Again, coming to Gion in the wee hours of the morning solves a lot of problems, but the appeal of Gion is the amazing restaurants and cafes and sweet shops, so showing up before they open kind of defeats the purpose.
The best way to do Gion is to research in advance which stores, cafes, and restaurants you want to visit, then get there when the open to avoid lines-out-the-door.
|the bamboo forest|
A 45-minute train ride from Kyoto, the town of Arashiyama is famous for two things: Bamboo forest and Monkey Park. Beyond those two attractions, it is an idyllic town on the edge of a river over looking mountains, and simple a beautiful place to be.
I saw my share of monkeys while living in Shimane, so I didn’t visit the Monkey park, but it’s impossible not to walk through the Bamboo forest as it is easy and free.
My go to spots in Arashiyama consist of % Arabica (arrived when it opened to avoid the line), the Bamboo forest, (a quick walk through), and the Okochi Sanso Japanese Garden. For 800 yen you can tour the garden and enjoy traditional green tea with a okashi (sweet). It’s one of the most amazing Japanese gardens I have ever seen, and an impressive testimony to the life of actor Denjirō Ōkōchi, who built the garden as his personal retreat.
|% Arabica with one customer: me|
|the bamboo forest with one tourist (not me)|
|a view of the river|
When we visited the garden there were only a few other tourists. Although it is just steps away from the famous bamboo forest, not many tourists go there. I would recommend this place above the bamboo forest.
|Okochi Sanso Japanese Garden|
|the super hot Denjirō Ōkōchi who built the garden|
|a serene place|
Hike from Kifune to Kurama
|the journey begins|
Kifune (also spelled Kibune) and Kurama are two scenic towns in the mountains that can be reached in just one hour from Kyoto. It is possible to hike between the two towns by way of a trail that takes one through many beautiful and isolated shrines.
We started in Kifune with the aim to end at Kurama and go to Kurama onsen.
Kifune is famous for its Kawadoko-dining, which allows people to sit on platforms over the river.
|next time we'll stick around for dinner-over-the-river|
In Kifune, we made a quick stop at Kifune shrine and savored the solitude as we were the only ones awake at 7:30am in this quiet town.
The hike itself took us about 2 hours as we went slow and stopped at all the shrines and an obscure museum along the way.
After reaching Kurama, the onsen (hot springs) and meal that followed was our reward for a long journey.
There are a number of ways you could make this hike memorable, with stops at a museum, shrines, and onsen. The only MUST is that you do it in daylight, because the trail is unlit and dangerous after nightfall. That being said, here are some advantages for doing the Kifune to Kurama route:
- get to soak in the Kurama onsen at the end of the hike
- more restaurant options in Kurama (though we ate at the onsen)

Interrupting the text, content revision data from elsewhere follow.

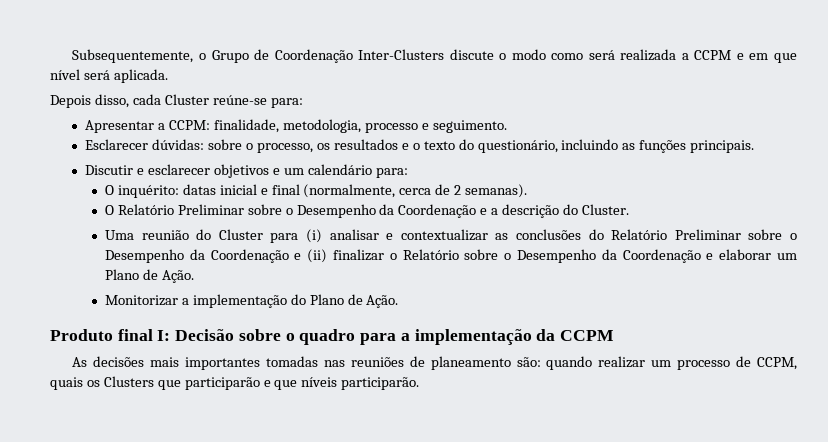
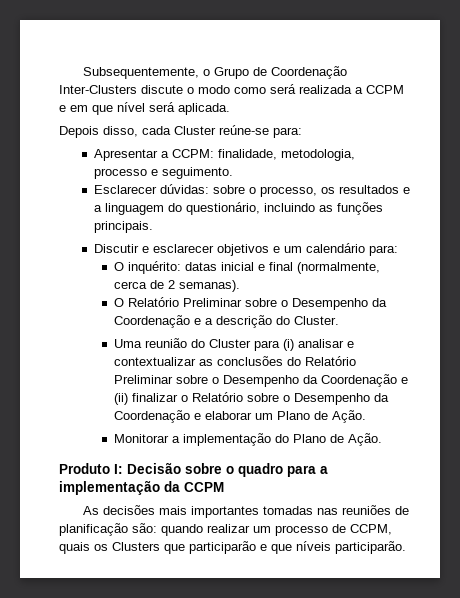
[412,141,455,150] o texto -> [93,203,164,215] a linguagem
[104,295,178,306] Monitorizar -> [113,434,169,443] Monitorar
[117,329,153,341] final -> (110, 468) none
[430,356,511,370] planeamento -> [59,523,128,536] planificação

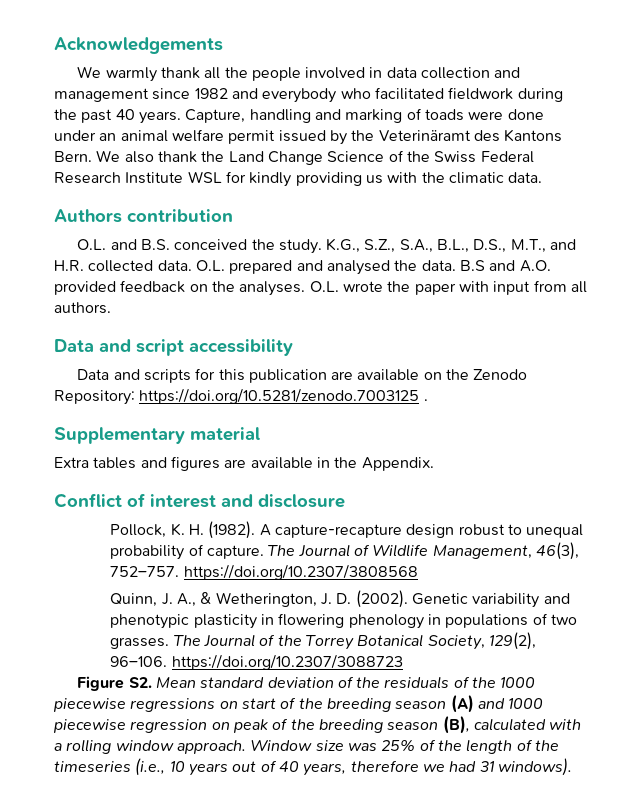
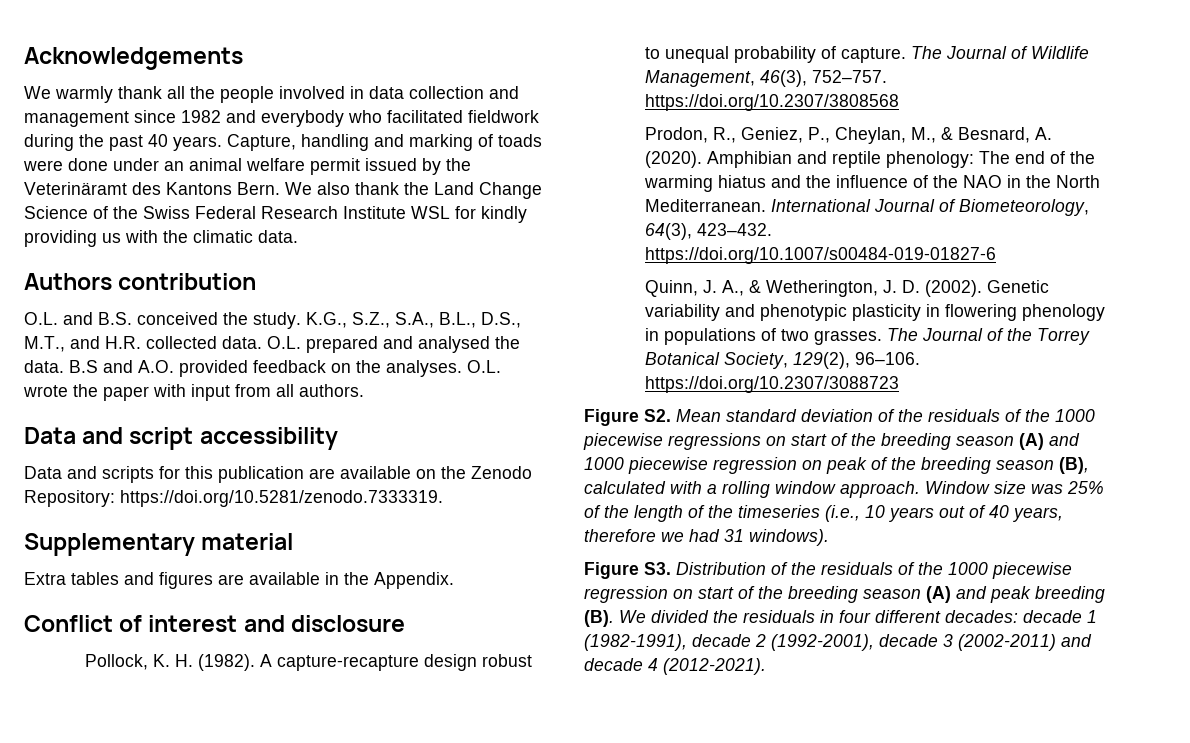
[139,388,428,404] https://doi.org/10.5281/zenodo.7003125 . -> [120,490,443,507] https://doi.org/10.5281/zenodo.7333319.
(418, 572) none -> [644,127,1052,144] [644,151,1095,168] [643,175,1100,192] [644,199,1089,216] [644,223,772,240] [644,247,996,264] // Prodon, R., Geniez, P., Cheylan, M., & Besnard, A. (2020). Amphibian and reptile phenology: The end of the warming hiatus and the influence of the NAO in the North Mediterranean. International Journal of Biometeorology, 64(3), 423–432. https://doi.org/10.1007/s00484-019-01827-6
(572, 767) none -> [584,562,1072,579] [584,586,1105,603] [584,610,1097,627] [584,634,1092,651] [584,658,766,675] // Figure S3. Distribution of the residuals of the 1000 piecewise regression on start of the breeding season (A) and peak breeding (B). We divided the residuals in four different decades: decade 1 (1982-1991), decade 2 (1992-2001), decade 3 (2002-2011) and decade 4 (2012-2021).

- the climb starts grueling uphill for a short time, but then it downhill all the rest of the way
I obviously missed a lot more like Kinkakuji and Ginkakuji and countless other templates and shrines that make the travel guides. If your goal is to check every temple off your Kyoto list you will be temple-hunting all day.
For my trip, my goals was quality, not quantity, and I would suggest a similar curation of Kyoto’s beaten path.